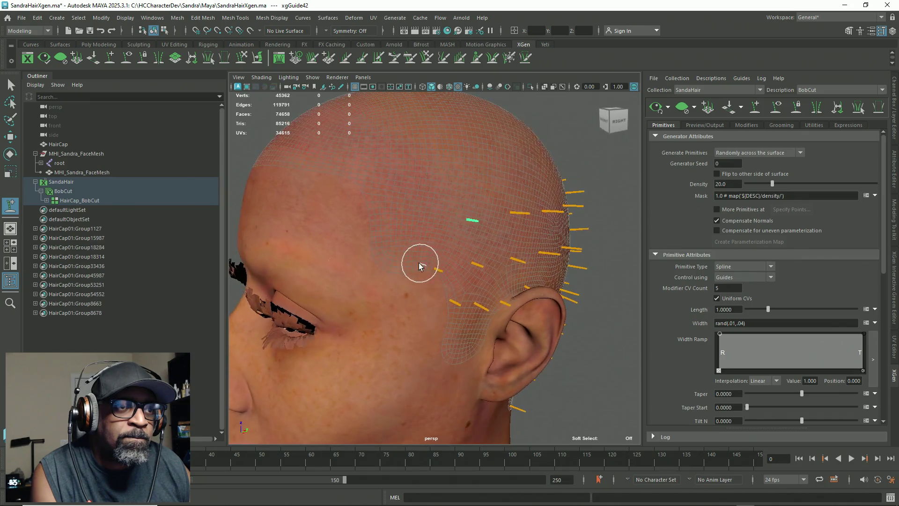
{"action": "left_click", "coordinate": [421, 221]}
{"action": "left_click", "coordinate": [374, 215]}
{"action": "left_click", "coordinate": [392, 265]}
-----
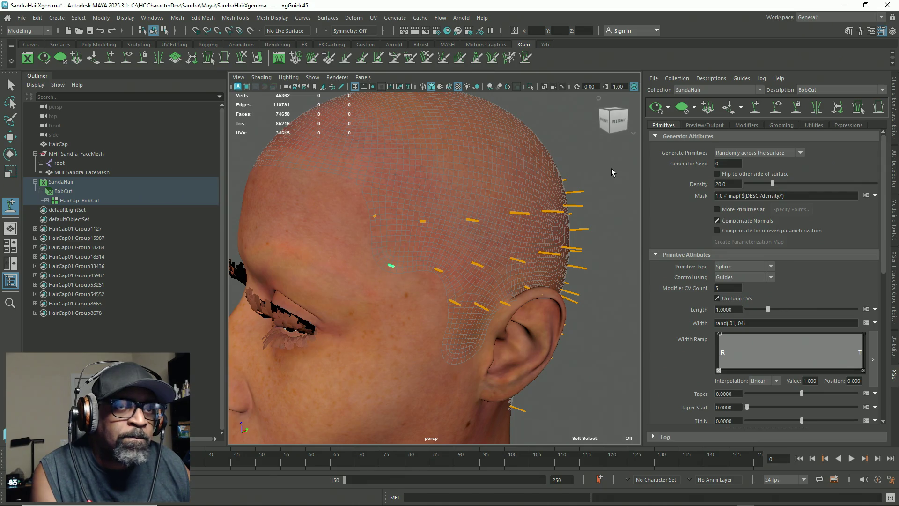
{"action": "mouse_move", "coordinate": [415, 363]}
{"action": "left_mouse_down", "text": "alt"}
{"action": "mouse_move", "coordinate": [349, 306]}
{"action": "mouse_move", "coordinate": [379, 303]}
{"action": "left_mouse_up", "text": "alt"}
-----
[What this task involves] Collect every line above that contains the word "coordinate".

[Exercise result]
{"action": "left_click", "coordinate": [421, 221]}
{"action": "left_click", "coordinate": [374, 215]}
{"action": "left_click", "coordinate": [392, 265]}
{"action": "mouse_move", "coordinate": [415, 363]}
{"action": "mouse_move", "coordinate": [349, 306]}
{"action": "mouse_move", "coordinate": [379, 303]}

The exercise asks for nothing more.